(By John Voket – Associate Editor)
The business of crafting intricately machined metals smaller than a little baby’s fingernail – into what eventually becomes a massive jumbo jet is something Pratt and Whitney (P&W) has been doing for decades.
But today, the company is flying high when it comes to environmental stewardship – being named among 17 Top Companies That are Going Green in 2017 by conserve-energy-future.com for its tremendous downscaling of raw materials used manufacturing jet engine blades and other components.
In front of a global audience at the 2013 Paris Air Show, the company launched aggressive goals to improve factory, supply-line, and product sustainability by 2025 – increasing efficiencies, creating added value for customers and employees, and leading efforts to reduce aviation’s environmental impact.
P&W’s most recent accomplishment toward those goals involved eliminating 90% of titanium alloy ingots — chunks of durable alloy that are melted down and formed to manufacture aircraft
blades — resulting in an exponential contraction of factory emissions and near elimination of ingot waste.
Leading up to that “2025” announcement, P&W invested about $60 million supporting over 800 environmental projects globally. And its super-sized sustainability goals for 2025 – the company’s 100th anniversary – target further reducing waste, energy, water, and materials, while boosting employee safety & wellness, and holding suppliers accountable for THEIR environmental stewardship.
Between 2006 and 2013, P&W reported already reducing its total industrial process waste by 30%, or 14 million pounds. A garbage truck holds about 22,000 pounds – so picture a reduction of 650 filled garbage trucks.
The company is also pledging to further reduce greenhouse gases by 8%. But when it launched its “2025” program five years ago, P&W had already reduced greenhouse gases by 30% – that’s 232,000 metric tons of CO2, which is like taking over 45,000 cars off the road.
By 2013, P&W had also reduced chemical emissions by 60%, an equivalent to 100 hot air balloons filled with noxious gases – and water consumption by 39%.

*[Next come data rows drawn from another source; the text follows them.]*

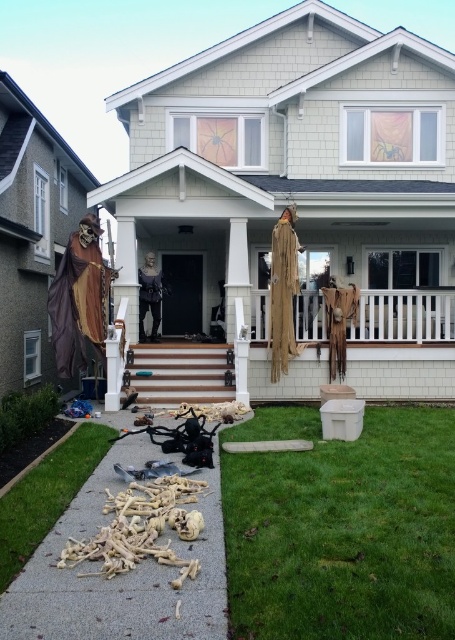
Is point (411, 570) positioned before point (145, 356)?

Yes, it is.

Does point (303, 477) come farther from viewer compared to point (167, 387)?

No, (303, 477) is closer to viewer.

Between point (274, 412) and point (222, 374), which one is positioned behind?

Positioned behind is point (222, 374).

Locate an element on the screen. green grass at lower center is located at coordinates (342, 528).

Who is higher up, green grass at lower center or light brown wood at lower left?

green grass at lower center is above.

Which is in front, point (419, 435) or point (39, 541)?

Point (39, 541) is more forward.

Who is more forward, [375,556] or [40,499]?

Point [375,556] is more forward.

Locate an element on the screen. The width and height of the screenshot is (455, 640). green grass at lower center is located at coordinates [342, 528].

Can you confirm if light brown wood at lower left is taller than white striped wood stairs at center?

No, light brown wood at lower left is not taller than white striped wood stairs at center.

Does light brown wood at lower left appear over white striped wood stairs at center?

Actually, light brown wood at lower left is below white striped wood stairs at center.

The width and height of the screenshot is (455, 640). Find the location of `light brown wood at lower left`. light brown wood at lower left is located at coordinates [46, 496].

Where is `light brown wood at lower left`? light brown wood at lower left is located at coordinates (46, 496).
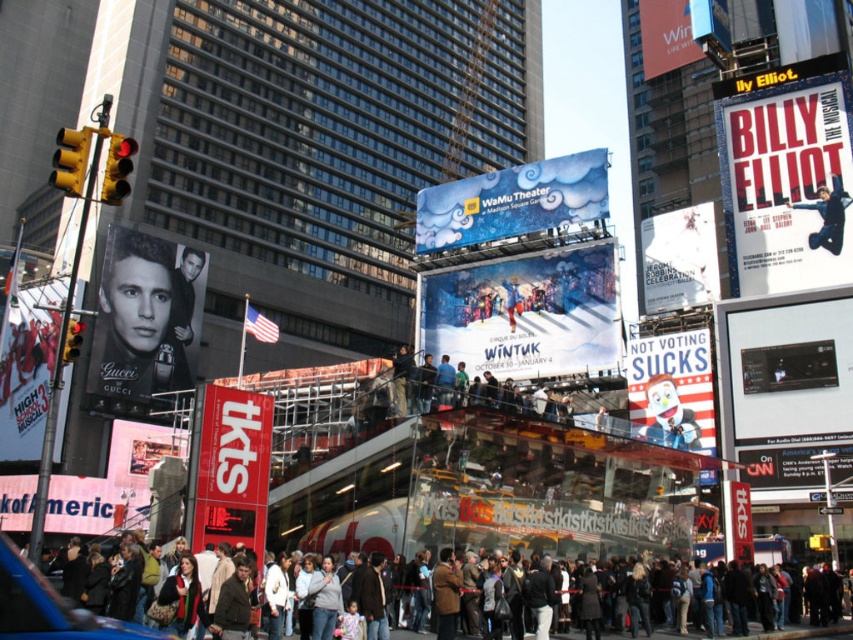
Question: Which is nearer to the matte black poster at left?

Choices:
 (A) matte red poster at upper right
 (B) white paper sign at center
 (C) matte blue poster at center
 (D) white digital screen at center

Answer: (D)

Question: Does matte red poster at upper right come in front of white glossy screen at upper right?

Choices:
 (A) yes
 (B) no

Answer: (B)

Question: Is white paper at upper right bigger than white glossy sign at center?

Choices:
 (A) yes
 (B) no

Answer: (A)

Question: Does white paper at upper right appear over dark brown leather jacket at lower center?

Choices:
 (A) yes
 (B) no

Answer: (A)

Question: Which point is closer to the camera?

Choices:
 (A) matte red poster at upper right
 (B) blue fabric jacket at upper right
 (C) white glossy screen at upper right

Answer: (C)

Question: Which object is farther from the camera taking this photo?

Choices:
 (A) matte blue poster at center
 (B) white digital screen at center
 (C) dark brown leather jacket at lower center

Answer: (B)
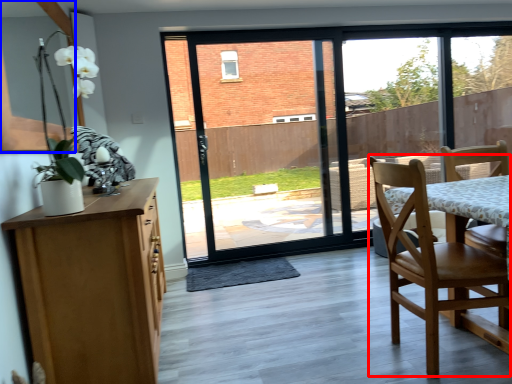
Question: Among these objects, which one is farthest to the camera, chair (highlighted by a red box) or window screen (highlighted by a blue box)?

Choices:
 (A) chair
 (B) window screen

Answer: (A)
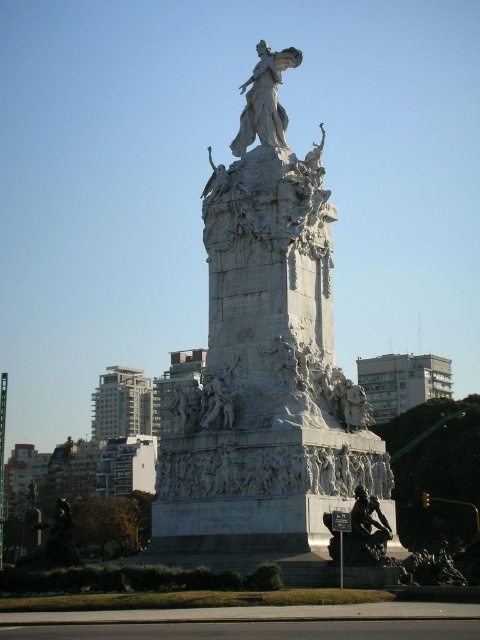
You are an urban planner assessing the space around the white marble monument at center and the white marble statue at center. Which object is wider?

The white marble monument at center is wider than the white marble statue at center.

You are a tour guide explaining the layout of the monument to visitors. Pointing to the white marble monument at center and the white marble statue at center, you want to clarify their positions. Which one is located to the right side?

The white marble monument at center is to the right of the white marble statue at center.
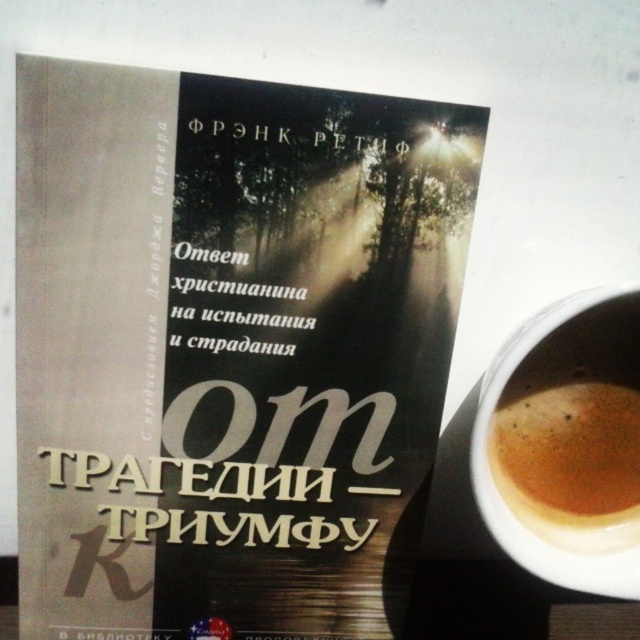
Question: Which point appears farthest from the camera in this image?

Choices:
 (A) (241, 180)
 (B) (515, 540)

Answer: (B)

Question: From the image, what is the correct spatial relationship of brown frothy coffee at lower right in relation to brown frothy coffee at right?

Choices:
 (A) below
 (B) above

Answer: (A)

Question: Based on their relative distances, which object is nearer to the brown frothy coffee at right?

Choices:
 (A) matte paper book at center
 (B) brown frothy coffee at lower right

Answer: (B)

Question: Is matte paper book at center to the right of brown frothy coffee at right from the viewer's perspective?

Choices:
 (A) yes
 (B) no

Answer: (B)

Question: Which of the following is the closest to the observer?

Choices:
 (A) (545, 333)
 (B) (115, 67)
 (C) (509, 410)

Answer: (B)

Question: Where is matte paper book at center located in relation to brown frothy coffee at lower right in the image?

Choices:
 (A) below
 (B) above

Answer: (B)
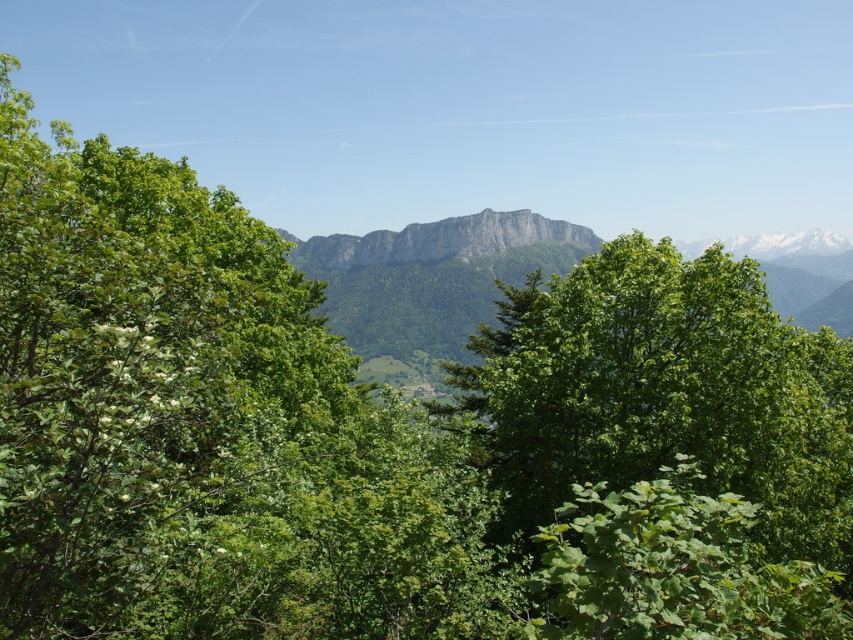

That’s 368 million gallons – the equivalent of about 15 million ten-minute showers.
By 2025, P&W pledges to:
● Demand suppliers be 100% green certified while meeting aggressive resource conservation measures;
● Further reduce water consumption by 80%;
● Produce engines that are 100% recyclable by end of service;
● Be the most fuel efficient and quietest by integrating P&W’s Geared Turbofan™ technology, which reduces fuel burn emissions, noise, and maintenance costs.
In 2017, P&W maintains LEED-certified green facilities in Shanghai Turkey, Connecticut, Puerto Rico, Canada, Poland, and China. And the company’s East Hartford headquarters has captured Connecticut’s Department of Energy & Environmental Protection Green Circle Awards in 2009, 2010, and 2011.
To the North, Pratt & Whitney’s Canadian divisions are leaders in aerospace green evolution, incorporating new generation technologies and effecting better environmental stewardship by outperforming the most stringent of International Civil Aviation Organization (ICAO) standards.
And today, P&W Canada partners on hundreds of ‘green’ collaborations with Universities across the country.